Lua Sorting

lua-users home
wiki

The table library provides an in-place sort function, based on the quicksort algorithm [wikipedia]. However, it is possible to write sort in pure Lua without much penalty, as given here.

The algorithm used is Shell sort (named after its inventor, Donald Shell) [wikipedia], and the gap sequence comes from Robert Sedgewick (see [A036569] in [the on-line encylopedia of integer sequences] for a reference to Sedgewick's paper). I used Shell sort rather than quicksort because it's usually about as fast, and the code is much simpler.
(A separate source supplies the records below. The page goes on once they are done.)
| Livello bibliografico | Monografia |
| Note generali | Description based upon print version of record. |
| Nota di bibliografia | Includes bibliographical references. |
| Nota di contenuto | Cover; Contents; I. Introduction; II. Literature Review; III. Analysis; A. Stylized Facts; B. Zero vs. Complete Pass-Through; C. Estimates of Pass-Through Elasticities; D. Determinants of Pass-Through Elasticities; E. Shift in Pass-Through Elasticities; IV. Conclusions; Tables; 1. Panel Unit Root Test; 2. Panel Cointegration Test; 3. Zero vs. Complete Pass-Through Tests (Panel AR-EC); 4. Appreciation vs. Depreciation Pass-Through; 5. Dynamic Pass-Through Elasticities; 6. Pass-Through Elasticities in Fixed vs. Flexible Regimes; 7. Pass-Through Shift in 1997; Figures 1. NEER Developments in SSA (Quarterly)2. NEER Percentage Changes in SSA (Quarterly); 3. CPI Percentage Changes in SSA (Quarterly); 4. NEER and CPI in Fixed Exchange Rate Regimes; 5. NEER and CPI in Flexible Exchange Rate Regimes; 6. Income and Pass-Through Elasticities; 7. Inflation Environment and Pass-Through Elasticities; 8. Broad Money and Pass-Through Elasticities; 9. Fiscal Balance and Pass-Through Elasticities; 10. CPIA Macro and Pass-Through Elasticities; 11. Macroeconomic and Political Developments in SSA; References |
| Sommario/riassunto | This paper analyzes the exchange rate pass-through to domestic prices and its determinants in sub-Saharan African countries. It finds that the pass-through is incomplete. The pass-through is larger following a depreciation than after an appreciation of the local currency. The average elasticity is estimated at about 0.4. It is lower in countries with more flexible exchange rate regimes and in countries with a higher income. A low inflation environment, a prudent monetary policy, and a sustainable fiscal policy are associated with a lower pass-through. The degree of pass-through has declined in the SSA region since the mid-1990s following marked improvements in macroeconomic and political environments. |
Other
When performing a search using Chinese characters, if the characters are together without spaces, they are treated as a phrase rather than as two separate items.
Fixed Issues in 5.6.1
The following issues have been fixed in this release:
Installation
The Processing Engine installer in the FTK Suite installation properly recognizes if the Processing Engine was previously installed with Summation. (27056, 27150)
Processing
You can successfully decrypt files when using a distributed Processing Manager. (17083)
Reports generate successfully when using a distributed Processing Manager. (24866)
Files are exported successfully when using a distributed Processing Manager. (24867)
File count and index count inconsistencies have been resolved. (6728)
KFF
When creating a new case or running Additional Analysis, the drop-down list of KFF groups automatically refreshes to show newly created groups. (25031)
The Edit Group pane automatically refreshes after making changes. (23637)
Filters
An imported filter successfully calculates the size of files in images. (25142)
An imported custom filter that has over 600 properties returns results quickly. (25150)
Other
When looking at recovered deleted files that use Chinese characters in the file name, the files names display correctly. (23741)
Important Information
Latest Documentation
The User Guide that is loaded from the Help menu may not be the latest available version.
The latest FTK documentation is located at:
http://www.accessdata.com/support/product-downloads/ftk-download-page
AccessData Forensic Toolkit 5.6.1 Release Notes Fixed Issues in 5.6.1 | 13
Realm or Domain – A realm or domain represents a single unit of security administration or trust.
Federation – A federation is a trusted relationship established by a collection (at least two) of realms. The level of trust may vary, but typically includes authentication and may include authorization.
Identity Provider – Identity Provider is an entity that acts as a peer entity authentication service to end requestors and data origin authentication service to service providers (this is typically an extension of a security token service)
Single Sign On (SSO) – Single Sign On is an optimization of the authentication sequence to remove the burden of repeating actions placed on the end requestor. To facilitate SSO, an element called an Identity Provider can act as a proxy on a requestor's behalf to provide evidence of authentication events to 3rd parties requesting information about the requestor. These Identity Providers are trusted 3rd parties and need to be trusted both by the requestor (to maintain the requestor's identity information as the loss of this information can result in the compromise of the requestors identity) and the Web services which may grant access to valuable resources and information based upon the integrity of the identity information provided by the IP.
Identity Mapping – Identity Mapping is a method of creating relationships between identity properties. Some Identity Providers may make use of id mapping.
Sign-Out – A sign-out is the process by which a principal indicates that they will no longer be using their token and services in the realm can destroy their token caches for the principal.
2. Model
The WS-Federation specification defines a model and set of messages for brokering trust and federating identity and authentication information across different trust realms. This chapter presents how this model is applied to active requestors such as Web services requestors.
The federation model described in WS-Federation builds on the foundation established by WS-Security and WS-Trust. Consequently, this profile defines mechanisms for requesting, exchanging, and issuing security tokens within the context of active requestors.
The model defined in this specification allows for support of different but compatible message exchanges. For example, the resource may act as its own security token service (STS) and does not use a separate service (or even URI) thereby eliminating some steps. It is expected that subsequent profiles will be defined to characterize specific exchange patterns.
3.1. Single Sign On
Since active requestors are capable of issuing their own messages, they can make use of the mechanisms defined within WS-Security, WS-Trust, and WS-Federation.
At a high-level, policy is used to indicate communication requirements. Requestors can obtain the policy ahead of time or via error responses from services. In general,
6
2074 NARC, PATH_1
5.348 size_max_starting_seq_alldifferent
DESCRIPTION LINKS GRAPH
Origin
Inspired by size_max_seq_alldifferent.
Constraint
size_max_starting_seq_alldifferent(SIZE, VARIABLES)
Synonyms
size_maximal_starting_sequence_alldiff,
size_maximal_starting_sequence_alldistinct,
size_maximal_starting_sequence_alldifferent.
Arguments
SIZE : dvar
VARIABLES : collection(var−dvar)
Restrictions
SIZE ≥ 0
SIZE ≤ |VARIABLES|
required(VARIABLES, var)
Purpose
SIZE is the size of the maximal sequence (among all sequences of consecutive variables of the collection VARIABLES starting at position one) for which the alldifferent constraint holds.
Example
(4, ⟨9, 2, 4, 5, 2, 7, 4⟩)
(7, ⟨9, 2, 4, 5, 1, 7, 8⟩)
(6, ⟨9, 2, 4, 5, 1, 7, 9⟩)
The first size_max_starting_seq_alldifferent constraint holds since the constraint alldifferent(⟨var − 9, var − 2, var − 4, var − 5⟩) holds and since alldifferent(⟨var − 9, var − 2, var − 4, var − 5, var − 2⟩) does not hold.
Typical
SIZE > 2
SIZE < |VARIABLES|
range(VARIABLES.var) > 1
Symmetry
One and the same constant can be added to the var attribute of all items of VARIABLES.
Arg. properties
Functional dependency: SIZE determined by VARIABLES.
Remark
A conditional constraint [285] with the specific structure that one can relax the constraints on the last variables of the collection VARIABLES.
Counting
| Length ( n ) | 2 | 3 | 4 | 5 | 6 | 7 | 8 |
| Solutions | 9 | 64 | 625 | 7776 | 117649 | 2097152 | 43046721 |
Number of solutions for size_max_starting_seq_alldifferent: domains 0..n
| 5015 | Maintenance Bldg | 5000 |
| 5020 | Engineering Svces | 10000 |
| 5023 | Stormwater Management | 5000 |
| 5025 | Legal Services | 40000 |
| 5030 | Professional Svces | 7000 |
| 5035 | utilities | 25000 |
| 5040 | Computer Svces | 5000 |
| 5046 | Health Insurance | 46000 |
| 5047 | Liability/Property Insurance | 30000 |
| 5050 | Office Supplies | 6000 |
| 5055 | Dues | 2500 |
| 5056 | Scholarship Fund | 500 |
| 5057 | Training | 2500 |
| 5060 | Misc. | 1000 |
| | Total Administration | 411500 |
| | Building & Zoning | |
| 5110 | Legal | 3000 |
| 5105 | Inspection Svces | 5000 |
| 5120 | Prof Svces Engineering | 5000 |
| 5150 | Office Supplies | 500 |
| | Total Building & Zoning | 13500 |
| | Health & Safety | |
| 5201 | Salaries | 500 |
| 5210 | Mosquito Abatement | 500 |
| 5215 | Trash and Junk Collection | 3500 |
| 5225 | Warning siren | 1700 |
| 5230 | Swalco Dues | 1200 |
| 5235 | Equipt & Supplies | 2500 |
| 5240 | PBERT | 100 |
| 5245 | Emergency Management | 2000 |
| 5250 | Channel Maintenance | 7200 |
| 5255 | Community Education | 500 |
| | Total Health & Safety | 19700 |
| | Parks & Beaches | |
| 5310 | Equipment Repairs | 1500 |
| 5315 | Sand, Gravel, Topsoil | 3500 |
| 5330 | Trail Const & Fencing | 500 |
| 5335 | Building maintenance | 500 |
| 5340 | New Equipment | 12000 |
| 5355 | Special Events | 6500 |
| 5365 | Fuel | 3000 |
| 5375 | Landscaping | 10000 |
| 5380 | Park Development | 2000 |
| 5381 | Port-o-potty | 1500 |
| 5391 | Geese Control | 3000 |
The gap sequence should be adequate up to at least 10 million elements.

Also see LazySort for another perspective on sorting in Lua.

For efficiency, there are three versions of the sorter; the top-level function selects one of them as appropriate. There are specialized versions for the < operator and the > operator, and a general implementation which takes any comparison function as with table.sort. Note that, as with table.sort the comparison function should return false if its parameters are equal, although in the case of Shell sort it is not as critical.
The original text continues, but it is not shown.